O que acontece quando uma criança ou o adulto é batizado? Eis os efeitos principais deste sacramento: os pecados são perdoados e a pessoa torna-se filho de Deus; e por ser filho, é também herdeiro, e a herança é a vida eterna. E para conservar essa vida nova o batizado passa a fazer parte de uma comunidade onde será nutrido e instruído para crescer na amizade com Deus. Essa comunidade é a Igreja.

Sublinhando o que foi dito acima, o Batismo possui dois aspectos fundamentais: ao mesmo tempo em que passa a ser livre do pecado original (e se já for adultos, do pecados pessoais arrependidos), o homem e a mulher levados às águas batismais vivem um novo nascimento.
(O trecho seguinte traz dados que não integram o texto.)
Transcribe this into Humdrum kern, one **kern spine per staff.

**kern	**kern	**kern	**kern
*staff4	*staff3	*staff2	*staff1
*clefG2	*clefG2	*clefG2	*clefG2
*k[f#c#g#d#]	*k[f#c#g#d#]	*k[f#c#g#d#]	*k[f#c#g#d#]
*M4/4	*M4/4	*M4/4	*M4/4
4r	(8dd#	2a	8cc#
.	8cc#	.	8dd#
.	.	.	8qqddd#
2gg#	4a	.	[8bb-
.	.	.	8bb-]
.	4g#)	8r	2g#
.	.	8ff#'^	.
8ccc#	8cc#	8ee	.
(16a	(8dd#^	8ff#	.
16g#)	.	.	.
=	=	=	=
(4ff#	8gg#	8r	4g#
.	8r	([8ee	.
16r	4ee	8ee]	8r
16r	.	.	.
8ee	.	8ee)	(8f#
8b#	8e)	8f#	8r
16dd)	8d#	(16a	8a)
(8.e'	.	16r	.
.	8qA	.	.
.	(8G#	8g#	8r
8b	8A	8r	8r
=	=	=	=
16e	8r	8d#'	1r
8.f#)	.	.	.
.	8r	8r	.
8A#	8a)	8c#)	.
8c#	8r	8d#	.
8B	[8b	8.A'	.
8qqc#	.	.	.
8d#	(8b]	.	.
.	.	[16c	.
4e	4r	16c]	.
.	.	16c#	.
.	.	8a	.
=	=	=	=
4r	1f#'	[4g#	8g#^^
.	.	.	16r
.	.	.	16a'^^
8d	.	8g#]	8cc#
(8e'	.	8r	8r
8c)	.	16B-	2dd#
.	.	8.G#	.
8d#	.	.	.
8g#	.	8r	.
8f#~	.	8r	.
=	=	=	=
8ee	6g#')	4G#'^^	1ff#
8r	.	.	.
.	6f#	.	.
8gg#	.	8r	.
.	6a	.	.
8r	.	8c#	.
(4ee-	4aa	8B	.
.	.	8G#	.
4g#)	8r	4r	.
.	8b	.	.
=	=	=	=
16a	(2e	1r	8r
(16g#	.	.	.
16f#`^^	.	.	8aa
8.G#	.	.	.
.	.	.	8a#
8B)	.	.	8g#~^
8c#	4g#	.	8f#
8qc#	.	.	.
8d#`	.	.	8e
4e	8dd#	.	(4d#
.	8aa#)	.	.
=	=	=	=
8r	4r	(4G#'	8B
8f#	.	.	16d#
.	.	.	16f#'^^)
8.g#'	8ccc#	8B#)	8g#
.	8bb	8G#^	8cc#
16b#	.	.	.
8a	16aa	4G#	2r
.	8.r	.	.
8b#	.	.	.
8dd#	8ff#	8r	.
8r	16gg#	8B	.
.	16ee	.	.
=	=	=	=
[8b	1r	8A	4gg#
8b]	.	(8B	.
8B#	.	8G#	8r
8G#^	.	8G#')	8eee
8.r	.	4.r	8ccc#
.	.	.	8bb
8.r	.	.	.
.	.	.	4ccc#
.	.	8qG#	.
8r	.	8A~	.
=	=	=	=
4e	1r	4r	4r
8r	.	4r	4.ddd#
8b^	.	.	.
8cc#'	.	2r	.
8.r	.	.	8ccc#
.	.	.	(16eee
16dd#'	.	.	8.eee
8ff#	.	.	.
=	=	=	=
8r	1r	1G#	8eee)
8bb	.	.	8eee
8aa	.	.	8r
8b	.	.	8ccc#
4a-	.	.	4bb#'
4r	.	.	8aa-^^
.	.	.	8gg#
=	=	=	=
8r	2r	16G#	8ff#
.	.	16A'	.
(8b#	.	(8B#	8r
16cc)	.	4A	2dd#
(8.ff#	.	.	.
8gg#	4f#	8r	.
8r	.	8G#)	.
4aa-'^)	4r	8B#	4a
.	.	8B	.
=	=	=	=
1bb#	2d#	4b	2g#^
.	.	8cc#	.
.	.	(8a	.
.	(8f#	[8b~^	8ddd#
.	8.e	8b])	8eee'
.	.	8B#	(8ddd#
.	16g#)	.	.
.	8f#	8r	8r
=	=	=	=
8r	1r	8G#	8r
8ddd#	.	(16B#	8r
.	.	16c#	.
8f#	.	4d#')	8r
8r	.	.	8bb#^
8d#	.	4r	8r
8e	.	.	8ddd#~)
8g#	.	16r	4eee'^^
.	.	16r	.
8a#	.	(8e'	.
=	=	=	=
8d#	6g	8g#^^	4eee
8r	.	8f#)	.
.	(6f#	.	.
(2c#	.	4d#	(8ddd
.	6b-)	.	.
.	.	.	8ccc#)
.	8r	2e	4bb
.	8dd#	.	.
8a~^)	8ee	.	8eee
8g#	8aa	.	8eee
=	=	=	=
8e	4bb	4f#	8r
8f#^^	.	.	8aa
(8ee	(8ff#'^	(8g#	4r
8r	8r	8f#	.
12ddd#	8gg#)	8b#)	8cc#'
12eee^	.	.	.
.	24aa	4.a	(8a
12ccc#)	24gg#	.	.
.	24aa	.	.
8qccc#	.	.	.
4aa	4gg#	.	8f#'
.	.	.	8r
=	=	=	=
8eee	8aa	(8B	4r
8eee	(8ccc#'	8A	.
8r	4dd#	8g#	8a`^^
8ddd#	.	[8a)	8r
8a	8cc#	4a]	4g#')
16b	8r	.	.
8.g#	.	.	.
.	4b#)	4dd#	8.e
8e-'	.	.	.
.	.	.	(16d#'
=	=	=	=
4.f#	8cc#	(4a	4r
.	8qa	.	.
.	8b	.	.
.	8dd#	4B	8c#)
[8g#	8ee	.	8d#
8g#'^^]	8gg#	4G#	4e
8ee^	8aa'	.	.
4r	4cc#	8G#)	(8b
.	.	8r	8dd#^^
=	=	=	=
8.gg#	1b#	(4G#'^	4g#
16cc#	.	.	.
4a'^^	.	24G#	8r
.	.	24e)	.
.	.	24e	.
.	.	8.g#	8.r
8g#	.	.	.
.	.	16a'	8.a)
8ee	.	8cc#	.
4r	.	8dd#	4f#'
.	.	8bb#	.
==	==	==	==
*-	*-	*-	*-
Eis o acontece: a pessoa morre e nasce; morre o homem velho, nasce uma nova criatura.

Há aqui uma coisa digna de uma consideração particular e que merece nossa atenção. Através do batismo o ser humano passar a participar da vida divina. E isso é extraordinário! Pois sendo adotado por Deus como filho, o homem participa da vida de seu Pai. E isso só é possível porque no batismo o homem de certa forma se “cristifica”, ou seja, torna-se outro Cristo. E sendo assim passa a ser filho no Filho.  

Essa vida divina que começa no batismo é chamada também de graça santificante. Nada mais é do que o cultivo e do crescimento da amizade entre Deus e nós. É através dela que é possível pensar a inabitação trinitária, ou seja, que Deus morar dentro de nós. Não se pode confundir essa doutrina católica com as correntes filosóficas orientais de sabor panteísta. Trata-se de um verdadeiro relacionamento com Deus no íntimo de nossa alma. 
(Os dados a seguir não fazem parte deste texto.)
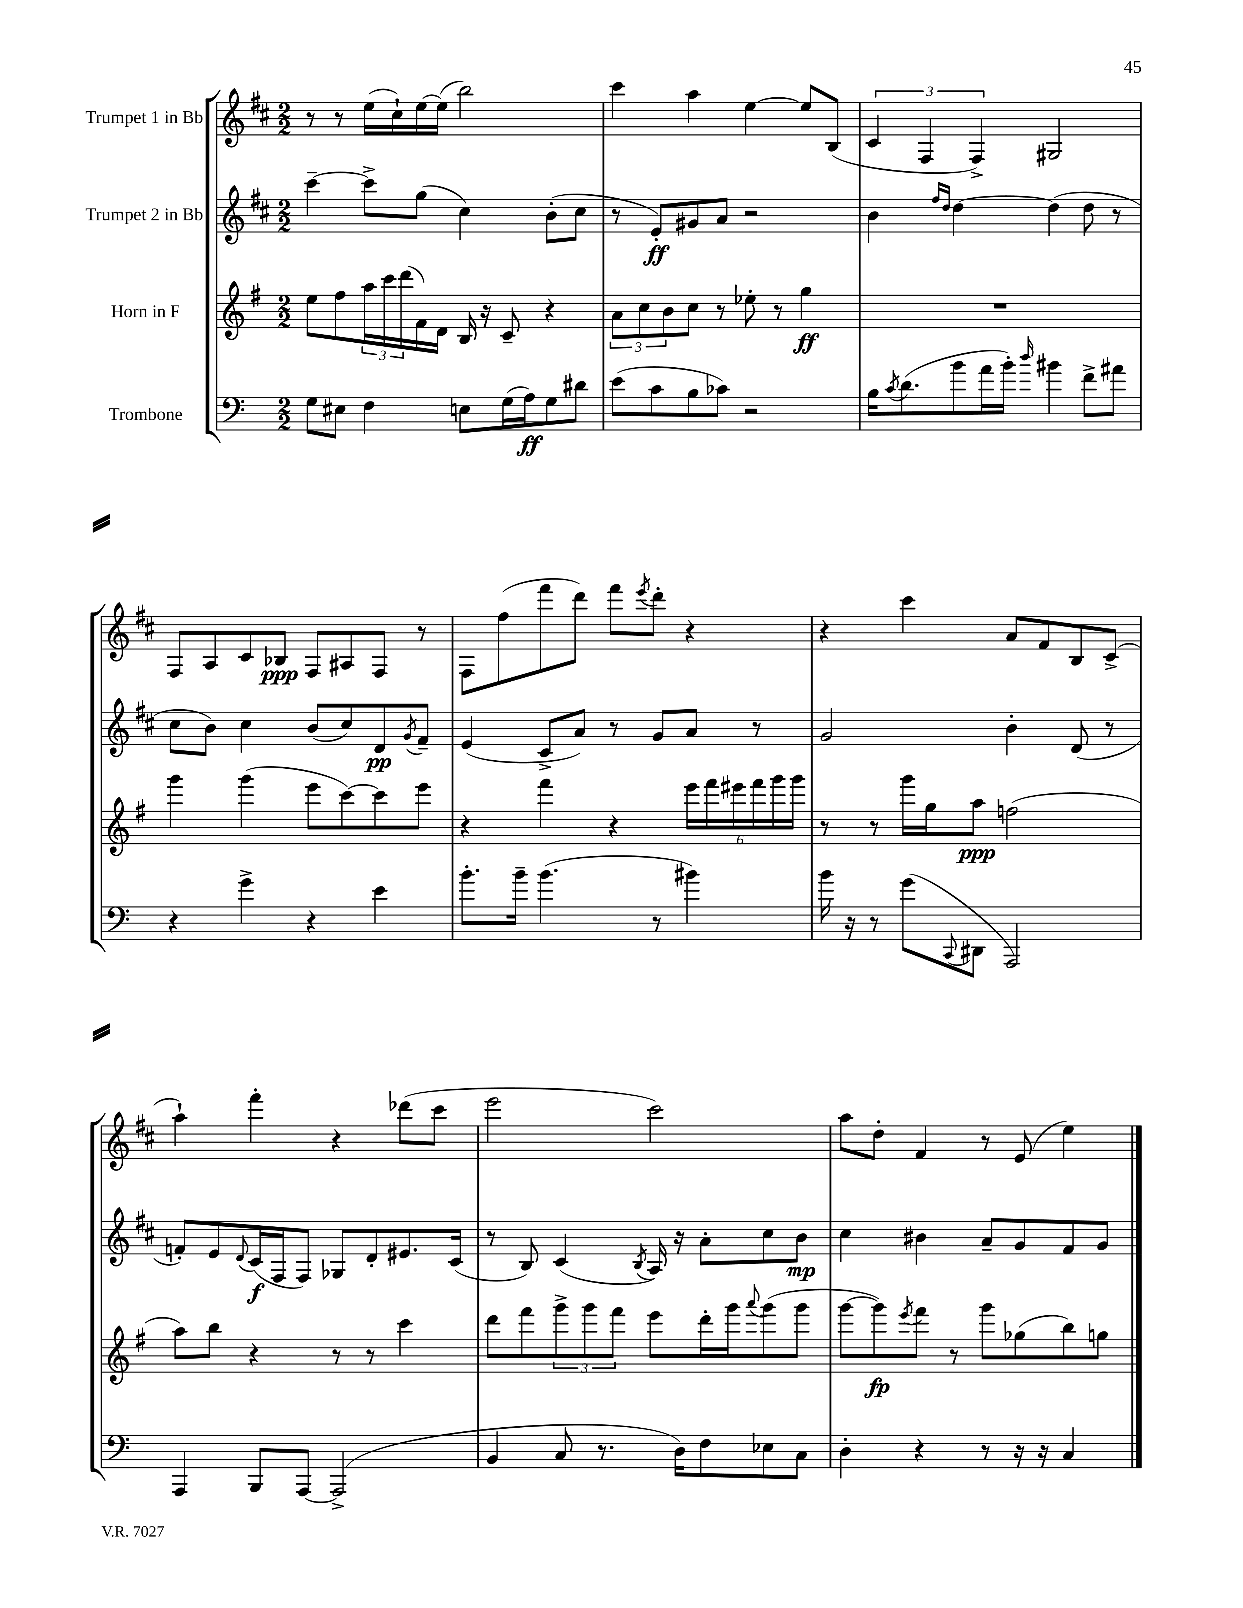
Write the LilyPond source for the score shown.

<<
\new StaffGroup <<
\new Staff = "s0" \with { instrumentName = "Trumpet 1 in Bb" } {
    \clef treble \key d \major \numericTimeSignature \time 2/2
    r8 r8 e''16( cis''16-!) e''16~ e''16( b''2) |
    cis'''4 a''4 e''4~ e''8 b8( |
    \tuplet 3/2 { cis'4 fis4 fis4->) } gis2 |
    fis8 a8 cis'8 bes8\ppp fis8 ais8 fis8 r8 |
    fis8 fis''8( fis'''8 d'''8) fis'''8 \acciaccatura { e'''8 } d'''8-. r4 |
    r4 cis'''4 a'8 fis'8 b8 cis'8->( |
    a''4-!) fis'''4-. r4 des'''8( cis'''8 |
    e'''2 cis'''2) |
    a''8 d''8-. fis'4 r8 e'8( e''4) \bar "|." |
}
\new Staff = "s1" \with { instrumentName = "Trumpet 2 in Bb" } {
    \clef treble \key d \major \numericTimeSignature \time 2/2
    cis'''4~-- cis'''8-> g''8( cis''4) b'8-.( cis''8 |
    r8 e'8-.\ff) gis'8 a'8 r2 |
    b'4 \grace { fis''16 d''16 } d''4~ d''4( d''8 r8 |
    cis''8 b'8) cis''4 b'8( cis''8) d'8\pp \acciaccatura { g'8 } fis'8-- |
    e'4( cis'8-> a'8) r8 g'8 a'8 r8 |
    g'2 b'4-. d'8( r8 |
    f'8-.) e'8 \appoggiatura { d'8 } cis'16\f( fis16 fis8) ges8 d'8-. eis'8. cis'16( |
    r8 b8) cis'4( \acciaccatura { b8 } a16) r16 a'8-. cis''8 b'8\mp |
    cis''4 bis'4 a'8-- g'8 fis'8 g'8 \bar "|." |
}
\new Staff = "s2" \with { instrumentName = "Horn in F" } {
    \clef treble \key g \major \numericTimeSignature \time 2/2
    e''8 fis''8 \tuplet 3/2 { a''16 c'''16 d'''16( } fis'16) d'16 b16 r16 c'8-- r4 |
    \tuplet 3/2 { a'8 c''8 b'8 } c''8 r8 ees''8-. r8 g''4\ff |
    R1 |
    g'''4 g'''4( e'''8 c'''8~) c'''8 e'''8 |
    r4 fis'''4 r4 \tuplet 6/4 { e'''16 fis'''16 eis'''16 fis'''16 g'''16 g'''16 } |
    r8 r8 g'''16 g''16 a''8\ppp f''2( |
    a''8) b''8 r4 r8 r8 c'''4 |
    d'''8 fis'''8 \tuplet 3/2 { g'''8-> g'''8 fis'''8 } e'''8 d'''16-. g'''16 \appoggiatura { a'''8 } g'''8( g'''8 |
    g'''8~ g'''8\fp) \acciaccatura { e'''8 } fis'''8 r8 g'''8 ges''8( b''8) g''8 \bar "|." |
}
\new Staff = "s3" \with { instrumentName = "Trombone" } {
    \clef bass \key c \major \numericTimeSignature \time 2/2
    g8 eis8 f4 e8 g16( a16\ff) g8 dis'8 |
    e'8( c'8 b8 ces'8) r2 |
    b16 \acciaccatura { c'8 } d'8.( b'8 a'16 b'16-.) \grace { d''16 } bis'4 f'8-> ais'8 |
    r4 g'4-> r4 e'4 |
    b'8.-. b'16-- b'4.( r8 bis'4) |
    b'16 r16 r8 g'8( \appoggiatura { c,8 } dis,8 a,,2) |
    a,,4 b,,8 a,,8~ a,,2->( |
    b,4 c8 r8. d16) f8 ees8 c8 |
    d4-. r4 r8 r16 r16 c4 \bar "|." |
}
>>
>>
\layout { \context { \Score \remove "Bar_number_engraver" } }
Além disso, no batismo somos marcados com um sinal indestrutível de nossa pertença à Cristo. Uma marca que nunca poderá ser tirada. É um selo para a vida eterna. A Igreja, por isso, diz que o batismo “imprime caráter”. Usando uma comparação que não é das melhores seria como que uma espécie de “tatuagem”, com a diferença que a marca do batismo não pode ser removida jamais. 
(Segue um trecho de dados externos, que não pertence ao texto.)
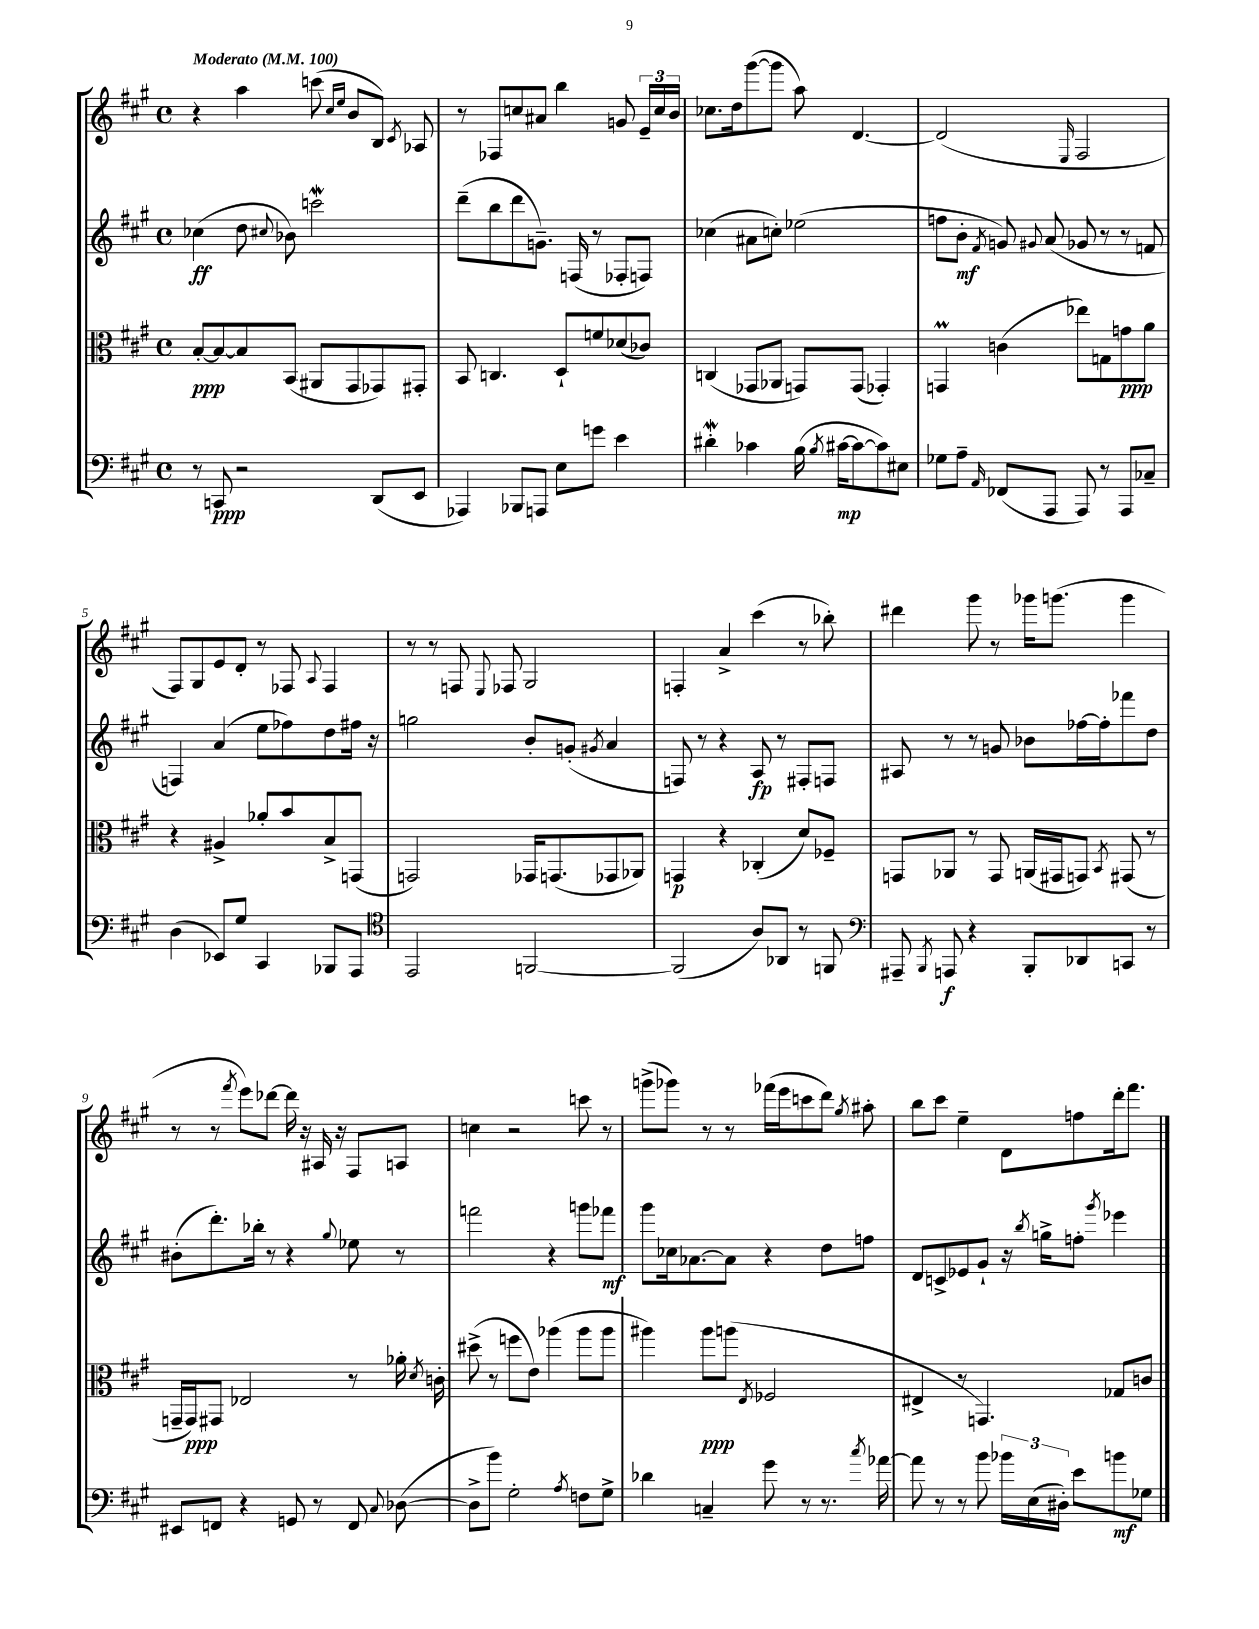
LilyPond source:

Sim, o Batismo é a porta dos sacramentos e o início da vida divina. Tanto é verdade que uma das pré-figurações da água derramada em nossa cabeça na pia batismal é aquela encontrada no Êxodo, na travessia do Mar Vermelho. Se por um lado aquelas águas afogaram os seus inimigos, elas também assinalaram a garantia da promessa da terra prometida. A terra da Promessa é também uma imagem, representa o Paraíso.